**Your instructions**:
Give the count of lines in the data that include "recenzja", with no other words.

**Records shown**:
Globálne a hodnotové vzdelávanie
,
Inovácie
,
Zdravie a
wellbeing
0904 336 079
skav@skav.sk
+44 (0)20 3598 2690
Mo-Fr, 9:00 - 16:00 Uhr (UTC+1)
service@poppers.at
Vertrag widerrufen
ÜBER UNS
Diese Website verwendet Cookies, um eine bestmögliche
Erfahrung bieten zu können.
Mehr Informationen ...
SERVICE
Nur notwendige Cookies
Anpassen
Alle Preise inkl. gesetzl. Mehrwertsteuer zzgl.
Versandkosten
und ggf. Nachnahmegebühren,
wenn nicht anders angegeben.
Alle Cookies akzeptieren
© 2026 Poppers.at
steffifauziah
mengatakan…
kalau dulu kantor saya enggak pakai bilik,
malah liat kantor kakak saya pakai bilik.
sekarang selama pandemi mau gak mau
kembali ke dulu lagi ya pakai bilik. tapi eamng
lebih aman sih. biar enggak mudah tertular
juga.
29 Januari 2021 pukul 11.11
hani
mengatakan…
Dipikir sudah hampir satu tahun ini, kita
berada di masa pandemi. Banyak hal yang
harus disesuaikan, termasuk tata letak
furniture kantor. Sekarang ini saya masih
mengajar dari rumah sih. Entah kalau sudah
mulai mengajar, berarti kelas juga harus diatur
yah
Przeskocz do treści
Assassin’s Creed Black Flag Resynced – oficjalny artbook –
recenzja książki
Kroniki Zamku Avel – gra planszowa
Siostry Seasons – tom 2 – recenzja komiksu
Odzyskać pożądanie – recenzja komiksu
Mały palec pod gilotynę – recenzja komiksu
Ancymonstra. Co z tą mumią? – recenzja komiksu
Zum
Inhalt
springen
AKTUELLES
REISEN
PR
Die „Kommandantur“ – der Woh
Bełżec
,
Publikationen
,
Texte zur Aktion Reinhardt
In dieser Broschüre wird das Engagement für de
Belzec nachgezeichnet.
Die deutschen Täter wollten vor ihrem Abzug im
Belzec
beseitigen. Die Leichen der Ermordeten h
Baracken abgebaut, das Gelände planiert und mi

**Answer box**:
5